**** Source extract ****

Skip to main content

Caching

The caching module provides content-addressable, Merkle-tree-based caching for DAG execution. A node's cache key is derived from its task code, its predecessors' output hashes, and its name — so if nothing upstream has changed, the cached result is returned without re-execution.

See the Caching guide for configuration patterns, backend selection, and cache invalidation strategies.


CachedDAGExecutor

CachedDAGExecutor
class CachedDAGExecutor(
dag: DAG,
cache: ContentAddressableCache,
callbacks: ExecutionCallbacks | None = None,
fail_fast: bool = True,
enable_tracing: bool = False,
)

An executor that wraps the standard DAGExecutor with a content-addressable cache layer. Before executing a node, the executor checks the cache; if a valid entry exists, the cached result is returned and the node is marked CACHE_HIT.

ParameterTypeDefaultDescription
dagDAGrequiredThe DAG whose topology drives execution order.
cacheContentAddressableCacherequiredThe cache instance to use for storing and retrieving results.
callbacksExecutionCallbacks | NoneNoneOptional lifecycle callbacks.
fail_fastboolTrueIf True, skip downstream nodes when any node fails.
enable_tracingboolFalseIf True, record a Chrome-compatible execution trace.

execute

CachedDAGExecutor.execute
def execute(
tasks: dict[str, Callable],
) -> CachedExecutionResult

Execute tasks with caching. Returns a CachedExecutionResult with cache statistics.

ParameterTypeDefaultDescription
tasksdict[str, Callable]requiredMap of node names to callable tasks.
import dagron

dag = (
dagron.DAG.builder()
.add_node("fetch").add_node("process").add_node("save")
.add_edge("fetch", "process").add_edge("process", "save")
.build()
)

cache = dagron.ContentAddressableCache(
backend=dagron.FileSystemCacheBackend("./cache_dir")
)

executor = dagron.CachedDAGExecutor(dag, cache=cache)

# First run — all nodes executed
result = executor.execute({
"fetch": lambda: [1, 2, 3],
"process": lambda: [2, 4, 6],
"save": lambda: "done",
})
print(result.cache_hits, result.cache_misses) # 0, 3

# Second run — all nodes cached
result = executor.execute({
"fetch": lambda: [1, 2, 3],
"process": lambda: [2, 4, 6],
"save": lambda: "done",
})

**** Material ****

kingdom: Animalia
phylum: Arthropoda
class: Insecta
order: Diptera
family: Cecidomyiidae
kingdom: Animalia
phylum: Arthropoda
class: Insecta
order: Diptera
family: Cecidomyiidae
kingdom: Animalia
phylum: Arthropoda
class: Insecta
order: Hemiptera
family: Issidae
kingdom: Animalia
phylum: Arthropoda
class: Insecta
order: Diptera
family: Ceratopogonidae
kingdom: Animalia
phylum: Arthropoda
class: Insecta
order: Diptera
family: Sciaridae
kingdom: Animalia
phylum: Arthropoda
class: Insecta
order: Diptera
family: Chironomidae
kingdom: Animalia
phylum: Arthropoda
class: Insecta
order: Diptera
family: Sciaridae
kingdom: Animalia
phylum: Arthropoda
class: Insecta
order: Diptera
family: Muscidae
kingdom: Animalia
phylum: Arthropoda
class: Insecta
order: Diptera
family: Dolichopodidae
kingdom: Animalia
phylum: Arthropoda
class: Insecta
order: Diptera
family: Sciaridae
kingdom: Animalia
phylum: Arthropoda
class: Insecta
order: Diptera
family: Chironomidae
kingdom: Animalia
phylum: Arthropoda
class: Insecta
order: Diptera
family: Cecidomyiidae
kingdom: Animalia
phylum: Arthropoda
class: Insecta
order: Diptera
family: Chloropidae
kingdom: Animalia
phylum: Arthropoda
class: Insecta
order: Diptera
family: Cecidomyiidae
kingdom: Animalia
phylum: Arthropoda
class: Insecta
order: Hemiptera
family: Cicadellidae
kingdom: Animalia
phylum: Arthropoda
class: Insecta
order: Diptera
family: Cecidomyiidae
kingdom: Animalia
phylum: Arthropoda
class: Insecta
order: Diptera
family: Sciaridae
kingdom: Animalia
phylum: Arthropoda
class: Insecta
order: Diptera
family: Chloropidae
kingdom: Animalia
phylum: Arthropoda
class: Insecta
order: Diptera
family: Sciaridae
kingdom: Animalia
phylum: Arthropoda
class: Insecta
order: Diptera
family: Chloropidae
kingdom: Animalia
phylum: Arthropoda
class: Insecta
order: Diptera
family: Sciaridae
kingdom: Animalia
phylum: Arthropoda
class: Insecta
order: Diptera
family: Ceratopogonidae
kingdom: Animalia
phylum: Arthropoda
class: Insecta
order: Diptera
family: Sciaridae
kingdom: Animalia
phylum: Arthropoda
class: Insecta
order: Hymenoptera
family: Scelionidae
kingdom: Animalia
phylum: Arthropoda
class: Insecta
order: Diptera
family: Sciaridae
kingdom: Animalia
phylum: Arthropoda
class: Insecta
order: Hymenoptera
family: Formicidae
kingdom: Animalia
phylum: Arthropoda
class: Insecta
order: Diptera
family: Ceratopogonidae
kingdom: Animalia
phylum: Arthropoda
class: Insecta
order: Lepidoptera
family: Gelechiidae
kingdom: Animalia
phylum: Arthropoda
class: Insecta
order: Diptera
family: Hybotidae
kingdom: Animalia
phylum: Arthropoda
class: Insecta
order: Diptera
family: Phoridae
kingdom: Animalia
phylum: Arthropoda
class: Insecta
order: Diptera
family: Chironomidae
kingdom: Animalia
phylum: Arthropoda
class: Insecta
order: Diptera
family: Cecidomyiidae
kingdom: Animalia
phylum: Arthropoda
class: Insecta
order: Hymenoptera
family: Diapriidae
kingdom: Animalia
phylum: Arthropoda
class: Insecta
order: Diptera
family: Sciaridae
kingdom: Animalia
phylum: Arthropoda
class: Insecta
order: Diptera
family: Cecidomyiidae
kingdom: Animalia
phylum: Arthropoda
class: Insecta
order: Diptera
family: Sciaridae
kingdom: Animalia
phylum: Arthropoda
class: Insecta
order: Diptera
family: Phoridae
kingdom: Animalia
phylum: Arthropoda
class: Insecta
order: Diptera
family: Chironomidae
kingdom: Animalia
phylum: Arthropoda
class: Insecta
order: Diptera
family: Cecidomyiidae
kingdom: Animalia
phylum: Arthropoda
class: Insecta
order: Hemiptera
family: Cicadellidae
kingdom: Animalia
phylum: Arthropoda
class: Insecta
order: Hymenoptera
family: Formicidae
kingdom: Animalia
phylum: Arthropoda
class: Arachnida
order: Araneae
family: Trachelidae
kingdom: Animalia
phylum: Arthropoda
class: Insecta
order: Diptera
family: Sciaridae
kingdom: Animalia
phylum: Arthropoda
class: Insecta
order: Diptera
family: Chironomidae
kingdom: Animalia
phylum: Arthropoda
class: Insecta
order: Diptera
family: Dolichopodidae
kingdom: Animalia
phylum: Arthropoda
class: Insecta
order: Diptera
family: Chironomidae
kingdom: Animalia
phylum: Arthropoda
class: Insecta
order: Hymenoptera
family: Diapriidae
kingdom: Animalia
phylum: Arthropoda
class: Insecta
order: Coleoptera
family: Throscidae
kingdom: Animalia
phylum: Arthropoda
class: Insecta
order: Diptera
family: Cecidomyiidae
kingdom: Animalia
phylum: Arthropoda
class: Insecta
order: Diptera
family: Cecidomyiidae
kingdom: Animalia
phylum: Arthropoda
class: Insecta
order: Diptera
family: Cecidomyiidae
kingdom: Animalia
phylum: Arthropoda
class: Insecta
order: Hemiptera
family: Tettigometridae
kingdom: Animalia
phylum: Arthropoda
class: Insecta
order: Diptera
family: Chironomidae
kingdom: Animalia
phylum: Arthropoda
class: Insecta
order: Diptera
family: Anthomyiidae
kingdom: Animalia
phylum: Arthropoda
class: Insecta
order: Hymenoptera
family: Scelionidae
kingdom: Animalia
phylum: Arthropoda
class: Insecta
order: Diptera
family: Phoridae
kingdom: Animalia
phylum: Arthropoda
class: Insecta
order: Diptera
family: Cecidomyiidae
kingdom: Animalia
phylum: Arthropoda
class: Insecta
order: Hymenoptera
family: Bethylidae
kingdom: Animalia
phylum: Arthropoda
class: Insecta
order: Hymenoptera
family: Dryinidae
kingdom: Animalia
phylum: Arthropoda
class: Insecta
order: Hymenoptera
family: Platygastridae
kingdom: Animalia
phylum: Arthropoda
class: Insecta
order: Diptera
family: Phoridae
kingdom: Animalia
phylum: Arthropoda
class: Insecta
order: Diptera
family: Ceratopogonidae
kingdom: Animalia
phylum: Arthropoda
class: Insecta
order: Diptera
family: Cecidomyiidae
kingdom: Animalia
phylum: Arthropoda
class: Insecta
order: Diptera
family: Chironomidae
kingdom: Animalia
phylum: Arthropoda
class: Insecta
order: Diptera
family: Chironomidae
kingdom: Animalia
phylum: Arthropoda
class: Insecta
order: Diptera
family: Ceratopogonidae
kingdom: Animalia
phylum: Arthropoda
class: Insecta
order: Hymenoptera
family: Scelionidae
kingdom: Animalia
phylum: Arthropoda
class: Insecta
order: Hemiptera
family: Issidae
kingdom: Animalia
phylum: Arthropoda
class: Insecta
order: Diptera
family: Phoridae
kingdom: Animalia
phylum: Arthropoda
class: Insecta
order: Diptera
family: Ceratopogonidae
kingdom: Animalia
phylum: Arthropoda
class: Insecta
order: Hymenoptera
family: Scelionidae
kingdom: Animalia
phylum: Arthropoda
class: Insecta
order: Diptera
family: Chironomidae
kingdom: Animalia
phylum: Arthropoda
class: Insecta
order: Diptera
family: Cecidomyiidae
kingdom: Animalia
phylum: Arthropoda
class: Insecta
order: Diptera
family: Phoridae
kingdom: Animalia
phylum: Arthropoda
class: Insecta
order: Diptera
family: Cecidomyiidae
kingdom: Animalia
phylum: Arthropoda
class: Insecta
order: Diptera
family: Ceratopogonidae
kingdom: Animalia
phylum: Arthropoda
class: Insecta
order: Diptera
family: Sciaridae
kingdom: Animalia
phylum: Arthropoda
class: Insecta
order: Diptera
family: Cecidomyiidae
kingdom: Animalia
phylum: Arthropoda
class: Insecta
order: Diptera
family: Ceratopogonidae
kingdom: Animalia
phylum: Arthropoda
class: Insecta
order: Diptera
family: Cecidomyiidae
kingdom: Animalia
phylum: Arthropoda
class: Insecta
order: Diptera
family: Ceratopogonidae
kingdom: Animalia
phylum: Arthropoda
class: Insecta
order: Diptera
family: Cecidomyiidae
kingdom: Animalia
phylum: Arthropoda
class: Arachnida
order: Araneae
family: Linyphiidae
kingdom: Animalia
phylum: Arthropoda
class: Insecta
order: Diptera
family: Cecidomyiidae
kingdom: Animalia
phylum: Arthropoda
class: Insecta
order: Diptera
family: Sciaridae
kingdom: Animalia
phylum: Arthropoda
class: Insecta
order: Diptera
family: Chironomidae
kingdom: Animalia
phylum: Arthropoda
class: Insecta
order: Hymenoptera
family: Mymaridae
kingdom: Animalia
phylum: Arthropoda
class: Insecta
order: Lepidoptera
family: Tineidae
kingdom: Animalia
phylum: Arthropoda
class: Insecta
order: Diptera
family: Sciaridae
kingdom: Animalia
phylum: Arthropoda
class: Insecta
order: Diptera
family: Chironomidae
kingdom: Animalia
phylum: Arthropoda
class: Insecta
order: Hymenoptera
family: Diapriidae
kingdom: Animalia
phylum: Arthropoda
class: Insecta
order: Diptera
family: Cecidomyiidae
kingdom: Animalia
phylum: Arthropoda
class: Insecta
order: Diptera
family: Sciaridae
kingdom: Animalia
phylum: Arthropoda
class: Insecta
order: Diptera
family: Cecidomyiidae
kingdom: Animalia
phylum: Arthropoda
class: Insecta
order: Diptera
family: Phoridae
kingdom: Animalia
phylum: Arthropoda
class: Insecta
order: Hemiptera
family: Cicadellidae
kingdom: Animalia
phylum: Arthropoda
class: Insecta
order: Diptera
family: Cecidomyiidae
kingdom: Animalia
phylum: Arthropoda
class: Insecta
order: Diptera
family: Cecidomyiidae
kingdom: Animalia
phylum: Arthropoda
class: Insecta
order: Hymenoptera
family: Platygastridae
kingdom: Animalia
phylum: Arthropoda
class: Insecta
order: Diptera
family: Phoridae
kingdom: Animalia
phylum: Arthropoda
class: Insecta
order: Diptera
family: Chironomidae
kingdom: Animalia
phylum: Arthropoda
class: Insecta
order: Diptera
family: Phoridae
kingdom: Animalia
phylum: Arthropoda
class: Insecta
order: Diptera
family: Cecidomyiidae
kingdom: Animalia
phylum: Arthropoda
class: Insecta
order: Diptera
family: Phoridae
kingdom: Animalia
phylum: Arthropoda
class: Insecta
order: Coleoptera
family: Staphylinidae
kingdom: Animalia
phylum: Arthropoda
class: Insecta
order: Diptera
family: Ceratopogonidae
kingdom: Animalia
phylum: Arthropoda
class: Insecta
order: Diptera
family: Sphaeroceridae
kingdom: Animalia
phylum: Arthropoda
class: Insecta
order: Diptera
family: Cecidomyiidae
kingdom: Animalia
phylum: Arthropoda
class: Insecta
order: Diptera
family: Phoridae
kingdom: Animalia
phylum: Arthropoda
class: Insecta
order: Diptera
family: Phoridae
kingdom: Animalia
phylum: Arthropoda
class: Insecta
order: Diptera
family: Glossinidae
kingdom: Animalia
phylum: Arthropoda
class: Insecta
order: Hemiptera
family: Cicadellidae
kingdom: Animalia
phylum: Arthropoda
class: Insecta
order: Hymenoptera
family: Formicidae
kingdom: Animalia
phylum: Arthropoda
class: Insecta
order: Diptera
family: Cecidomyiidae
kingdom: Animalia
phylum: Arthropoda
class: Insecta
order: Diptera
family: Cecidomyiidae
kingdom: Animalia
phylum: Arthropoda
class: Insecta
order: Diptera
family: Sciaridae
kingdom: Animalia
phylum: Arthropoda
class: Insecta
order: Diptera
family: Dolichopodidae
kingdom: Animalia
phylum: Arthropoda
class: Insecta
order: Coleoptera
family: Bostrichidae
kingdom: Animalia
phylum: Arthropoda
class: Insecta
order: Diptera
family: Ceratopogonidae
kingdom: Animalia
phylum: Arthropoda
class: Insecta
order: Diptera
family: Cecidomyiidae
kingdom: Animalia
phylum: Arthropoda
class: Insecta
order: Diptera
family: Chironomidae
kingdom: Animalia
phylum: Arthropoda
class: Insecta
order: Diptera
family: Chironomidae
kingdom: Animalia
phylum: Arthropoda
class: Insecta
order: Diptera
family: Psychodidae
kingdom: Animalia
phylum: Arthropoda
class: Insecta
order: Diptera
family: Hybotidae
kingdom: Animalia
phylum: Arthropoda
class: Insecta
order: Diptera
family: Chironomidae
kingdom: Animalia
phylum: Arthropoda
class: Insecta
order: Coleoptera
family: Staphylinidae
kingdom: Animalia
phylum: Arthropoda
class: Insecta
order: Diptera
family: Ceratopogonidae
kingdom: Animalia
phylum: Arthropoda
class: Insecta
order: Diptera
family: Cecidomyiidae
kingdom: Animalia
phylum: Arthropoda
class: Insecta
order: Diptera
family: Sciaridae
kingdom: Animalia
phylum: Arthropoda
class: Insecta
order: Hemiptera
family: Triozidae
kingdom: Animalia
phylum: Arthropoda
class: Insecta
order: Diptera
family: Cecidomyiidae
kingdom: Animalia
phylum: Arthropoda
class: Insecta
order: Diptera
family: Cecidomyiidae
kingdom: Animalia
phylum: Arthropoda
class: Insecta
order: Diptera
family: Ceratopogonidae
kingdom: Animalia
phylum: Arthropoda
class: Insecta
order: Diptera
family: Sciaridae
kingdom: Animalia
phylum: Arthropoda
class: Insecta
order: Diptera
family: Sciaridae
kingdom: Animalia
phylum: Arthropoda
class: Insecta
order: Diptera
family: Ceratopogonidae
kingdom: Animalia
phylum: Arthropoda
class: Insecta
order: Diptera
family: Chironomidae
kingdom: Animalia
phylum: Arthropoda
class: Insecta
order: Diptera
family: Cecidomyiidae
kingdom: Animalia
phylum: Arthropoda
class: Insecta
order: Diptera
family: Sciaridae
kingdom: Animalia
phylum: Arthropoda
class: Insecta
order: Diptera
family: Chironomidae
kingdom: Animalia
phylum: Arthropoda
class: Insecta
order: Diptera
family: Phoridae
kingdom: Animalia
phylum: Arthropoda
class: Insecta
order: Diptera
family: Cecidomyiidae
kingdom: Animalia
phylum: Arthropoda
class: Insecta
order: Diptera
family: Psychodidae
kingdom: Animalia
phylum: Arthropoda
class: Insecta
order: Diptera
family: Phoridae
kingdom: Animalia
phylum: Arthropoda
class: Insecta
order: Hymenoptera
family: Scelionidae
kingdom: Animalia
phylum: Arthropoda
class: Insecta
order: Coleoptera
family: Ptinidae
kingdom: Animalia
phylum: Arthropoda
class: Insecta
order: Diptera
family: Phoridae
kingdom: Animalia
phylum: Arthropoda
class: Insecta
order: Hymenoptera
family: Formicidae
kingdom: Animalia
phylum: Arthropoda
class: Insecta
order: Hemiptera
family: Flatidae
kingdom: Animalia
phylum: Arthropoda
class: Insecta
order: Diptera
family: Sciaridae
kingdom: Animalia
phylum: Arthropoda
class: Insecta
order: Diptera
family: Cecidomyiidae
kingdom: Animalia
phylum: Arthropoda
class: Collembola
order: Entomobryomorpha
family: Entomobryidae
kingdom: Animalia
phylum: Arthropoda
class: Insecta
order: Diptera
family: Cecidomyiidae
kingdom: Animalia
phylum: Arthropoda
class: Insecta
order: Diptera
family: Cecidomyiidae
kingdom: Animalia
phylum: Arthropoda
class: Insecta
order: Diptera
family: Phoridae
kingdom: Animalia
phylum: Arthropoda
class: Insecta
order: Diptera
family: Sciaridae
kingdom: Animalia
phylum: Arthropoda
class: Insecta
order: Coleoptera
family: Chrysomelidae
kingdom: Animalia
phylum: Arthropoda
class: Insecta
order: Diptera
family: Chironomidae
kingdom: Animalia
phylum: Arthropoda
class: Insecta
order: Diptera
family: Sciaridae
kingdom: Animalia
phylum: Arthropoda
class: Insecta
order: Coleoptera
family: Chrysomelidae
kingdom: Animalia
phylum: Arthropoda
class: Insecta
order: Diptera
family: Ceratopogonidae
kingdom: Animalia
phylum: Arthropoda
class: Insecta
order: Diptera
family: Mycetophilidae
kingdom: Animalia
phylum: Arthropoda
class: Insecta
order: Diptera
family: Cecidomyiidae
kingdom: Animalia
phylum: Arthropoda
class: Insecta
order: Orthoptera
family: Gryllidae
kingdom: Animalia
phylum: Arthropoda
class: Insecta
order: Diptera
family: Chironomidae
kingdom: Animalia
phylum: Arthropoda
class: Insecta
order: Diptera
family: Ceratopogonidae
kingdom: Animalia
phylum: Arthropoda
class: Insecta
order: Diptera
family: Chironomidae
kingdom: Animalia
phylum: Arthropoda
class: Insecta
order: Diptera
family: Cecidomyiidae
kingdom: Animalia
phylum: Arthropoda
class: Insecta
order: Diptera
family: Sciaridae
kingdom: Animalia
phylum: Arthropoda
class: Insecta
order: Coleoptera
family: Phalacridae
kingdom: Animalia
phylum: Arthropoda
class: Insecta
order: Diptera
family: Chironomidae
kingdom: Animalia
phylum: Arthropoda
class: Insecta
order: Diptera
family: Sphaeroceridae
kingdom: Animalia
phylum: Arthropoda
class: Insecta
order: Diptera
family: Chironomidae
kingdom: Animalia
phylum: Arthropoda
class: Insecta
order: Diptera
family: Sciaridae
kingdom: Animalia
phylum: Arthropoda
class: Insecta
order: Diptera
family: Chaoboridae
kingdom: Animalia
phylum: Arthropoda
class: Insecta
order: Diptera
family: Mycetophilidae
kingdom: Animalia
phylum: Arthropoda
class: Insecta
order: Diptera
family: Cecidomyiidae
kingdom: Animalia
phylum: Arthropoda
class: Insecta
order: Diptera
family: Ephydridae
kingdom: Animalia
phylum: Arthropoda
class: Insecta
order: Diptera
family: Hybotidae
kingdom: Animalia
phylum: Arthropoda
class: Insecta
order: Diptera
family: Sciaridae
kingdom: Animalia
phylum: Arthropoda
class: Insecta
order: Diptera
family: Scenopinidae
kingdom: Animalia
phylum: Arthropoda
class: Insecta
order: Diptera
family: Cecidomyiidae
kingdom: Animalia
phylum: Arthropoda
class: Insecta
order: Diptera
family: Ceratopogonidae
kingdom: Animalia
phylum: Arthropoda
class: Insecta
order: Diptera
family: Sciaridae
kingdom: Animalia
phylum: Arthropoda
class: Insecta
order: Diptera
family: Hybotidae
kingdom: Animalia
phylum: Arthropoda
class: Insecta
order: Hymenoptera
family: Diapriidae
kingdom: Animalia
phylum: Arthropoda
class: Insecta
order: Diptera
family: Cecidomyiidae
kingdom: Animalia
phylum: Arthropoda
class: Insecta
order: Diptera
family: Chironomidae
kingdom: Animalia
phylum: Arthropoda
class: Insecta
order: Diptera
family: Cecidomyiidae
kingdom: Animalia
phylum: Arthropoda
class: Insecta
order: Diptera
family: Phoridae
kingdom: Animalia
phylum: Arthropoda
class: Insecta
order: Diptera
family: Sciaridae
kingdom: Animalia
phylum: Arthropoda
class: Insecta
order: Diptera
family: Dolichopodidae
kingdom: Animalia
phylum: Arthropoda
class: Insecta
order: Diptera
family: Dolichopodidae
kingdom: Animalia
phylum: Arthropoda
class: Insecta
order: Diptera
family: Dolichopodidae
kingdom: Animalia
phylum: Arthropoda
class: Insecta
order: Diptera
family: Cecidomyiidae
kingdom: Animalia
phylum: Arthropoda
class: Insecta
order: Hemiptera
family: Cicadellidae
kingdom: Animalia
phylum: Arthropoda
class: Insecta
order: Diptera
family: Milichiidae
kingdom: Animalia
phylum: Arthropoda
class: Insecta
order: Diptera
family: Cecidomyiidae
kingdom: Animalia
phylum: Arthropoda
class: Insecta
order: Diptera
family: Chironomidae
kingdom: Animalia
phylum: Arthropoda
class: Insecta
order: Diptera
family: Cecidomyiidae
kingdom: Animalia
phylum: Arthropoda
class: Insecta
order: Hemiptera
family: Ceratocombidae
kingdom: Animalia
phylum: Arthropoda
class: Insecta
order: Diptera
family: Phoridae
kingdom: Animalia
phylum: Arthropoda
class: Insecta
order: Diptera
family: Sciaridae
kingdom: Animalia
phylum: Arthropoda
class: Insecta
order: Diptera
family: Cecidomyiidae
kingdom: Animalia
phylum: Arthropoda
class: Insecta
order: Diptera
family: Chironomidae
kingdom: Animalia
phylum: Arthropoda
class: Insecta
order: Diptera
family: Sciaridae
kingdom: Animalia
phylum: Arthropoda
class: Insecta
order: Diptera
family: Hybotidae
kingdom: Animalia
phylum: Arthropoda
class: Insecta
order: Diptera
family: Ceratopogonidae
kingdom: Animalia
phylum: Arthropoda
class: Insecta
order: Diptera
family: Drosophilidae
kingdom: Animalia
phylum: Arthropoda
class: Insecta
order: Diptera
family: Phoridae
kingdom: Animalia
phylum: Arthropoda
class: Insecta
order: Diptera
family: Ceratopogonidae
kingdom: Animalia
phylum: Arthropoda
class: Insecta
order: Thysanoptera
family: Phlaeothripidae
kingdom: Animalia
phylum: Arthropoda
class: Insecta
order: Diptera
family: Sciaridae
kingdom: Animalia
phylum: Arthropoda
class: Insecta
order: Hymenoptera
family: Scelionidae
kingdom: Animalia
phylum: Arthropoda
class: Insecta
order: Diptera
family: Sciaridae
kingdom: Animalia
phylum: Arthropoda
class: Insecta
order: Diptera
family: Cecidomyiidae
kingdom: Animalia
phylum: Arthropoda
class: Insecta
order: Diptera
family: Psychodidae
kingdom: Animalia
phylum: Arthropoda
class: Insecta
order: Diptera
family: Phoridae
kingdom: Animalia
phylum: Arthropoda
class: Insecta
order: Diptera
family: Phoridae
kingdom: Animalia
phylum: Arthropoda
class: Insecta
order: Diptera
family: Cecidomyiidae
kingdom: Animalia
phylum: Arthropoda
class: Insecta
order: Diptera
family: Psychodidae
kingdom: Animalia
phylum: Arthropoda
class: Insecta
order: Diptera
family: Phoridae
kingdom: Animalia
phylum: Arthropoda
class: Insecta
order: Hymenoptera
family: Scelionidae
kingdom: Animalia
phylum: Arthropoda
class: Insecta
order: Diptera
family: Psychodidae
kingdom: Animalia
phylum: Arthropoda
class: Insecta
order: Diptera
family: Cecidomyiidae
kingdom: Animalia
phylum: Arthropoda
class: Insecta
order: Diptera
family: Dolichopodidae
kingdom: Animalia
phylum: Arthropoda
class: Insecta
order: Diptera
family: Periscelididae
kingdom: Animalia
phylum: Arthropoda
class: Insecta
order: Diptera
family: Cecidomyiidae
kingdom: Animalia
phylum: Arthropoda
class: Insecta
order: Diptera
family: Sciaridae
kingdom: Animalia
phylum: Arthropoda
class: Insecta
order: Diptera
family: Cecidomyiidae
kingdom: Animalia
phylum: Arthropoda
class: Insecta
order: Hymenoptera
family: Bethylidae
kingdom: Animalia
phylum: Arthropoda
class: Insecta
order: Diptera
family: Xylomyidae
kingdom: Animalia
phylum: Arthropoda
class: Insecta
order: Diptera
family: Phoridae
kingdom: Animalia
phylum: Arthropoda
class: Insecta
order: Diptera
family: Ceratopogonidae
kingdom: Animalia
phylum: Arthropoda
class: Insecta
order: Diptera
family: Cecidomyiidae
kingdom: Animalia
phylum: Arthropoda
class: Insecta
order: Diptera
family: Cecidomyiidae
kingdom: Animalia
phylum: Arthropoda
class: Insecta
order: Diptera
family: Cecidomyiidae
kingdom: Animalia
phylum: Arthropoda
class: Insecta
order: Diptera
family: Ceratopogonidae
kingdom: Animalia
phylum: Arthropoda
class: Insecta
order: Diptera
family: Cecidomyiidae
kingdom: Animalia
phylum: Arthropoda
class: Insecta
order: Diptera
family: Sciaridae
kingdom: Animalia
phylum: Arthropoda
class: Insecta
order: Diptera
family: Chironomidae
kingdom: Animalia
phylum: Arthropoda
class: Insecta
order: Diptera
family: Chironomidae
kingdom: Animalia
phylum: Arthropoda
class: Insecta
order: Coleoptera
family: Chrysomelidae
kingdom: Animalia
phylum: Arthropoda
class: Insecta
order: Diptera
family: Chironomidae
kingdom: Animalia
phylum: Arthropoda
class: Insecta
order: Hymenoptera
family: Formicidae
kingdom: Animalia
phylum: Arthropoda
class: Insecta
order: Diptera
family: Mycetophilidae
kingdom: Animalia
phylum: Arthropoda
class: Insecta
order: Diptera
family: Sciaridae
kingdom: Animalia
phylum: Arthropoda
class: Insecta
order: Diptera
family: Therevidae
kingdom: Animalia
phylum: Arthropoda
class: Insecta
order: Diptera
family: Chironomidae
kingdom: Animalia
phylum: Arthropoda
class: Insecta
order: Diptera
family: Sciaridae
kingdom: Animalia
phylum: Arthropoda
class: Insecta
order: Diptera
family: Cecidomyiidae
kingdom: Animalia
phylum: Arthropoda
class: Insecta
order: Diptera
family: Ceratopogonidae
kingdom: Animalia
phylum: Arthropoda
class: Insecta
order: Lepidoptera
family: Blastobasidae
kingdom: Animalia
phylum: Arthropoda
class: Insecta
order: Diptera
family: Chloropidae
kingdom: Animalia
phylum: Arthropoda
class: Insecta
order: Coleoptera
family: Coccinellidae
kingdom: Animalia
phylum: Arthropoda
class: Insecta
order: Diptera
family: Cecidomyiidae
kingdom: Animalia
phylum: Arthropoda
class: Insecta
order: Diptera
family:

****

**Work to complete**
1. In the caching reference, what is a node's cache key derived from?
2. Pick up the caching module reference from its last line, the close of the second `executor.execute` call, and carry it on.

**Exercise results**
1. Its task code, its predecessors' output hashes, and its name.

2.
print(result.cache_hits, result.cache_misses) # 3, 0

CachedExecutionResult

CachedExecutionResult
class CachedExecutionResult(
execution_result: ExecutionResult,
cache_hits: int,
cache_misses: int,
nodes_executed: int,
nodes_cached: int,
)

Extends the standard ExecutionResult with cache statistics.

PropertyTypeDescription
execution_resultExecutionResultThe underlying execution result with per-node details.
cache_hitsintNumber of nodes whose results were loaded from cache.
cache_missesintNumber of nodes that were executed (cache miss).
nodes_executedintNumber of nodes that were actually executed.
nodes_cachedintNumber of nodes that returned cached results.
print(f"Hit rate: {result.cache_hits}/{result.cache_hits + result.cache_misses}")
print(f"Nodes executed: {result.nodes_executed}")
print(f"Nodes cached: {result.nodes_cached}")

ContentAddressableCache

ContentAddressableCache
class ContentAddressableCache(
backend: CacheBackend,
)

A Merkle-tree cache that computes content-addressable keys from task code and predecessor output hashes. This ensures that a cache entry is only valid when the exact same computation with the exact same inputs was previously executed.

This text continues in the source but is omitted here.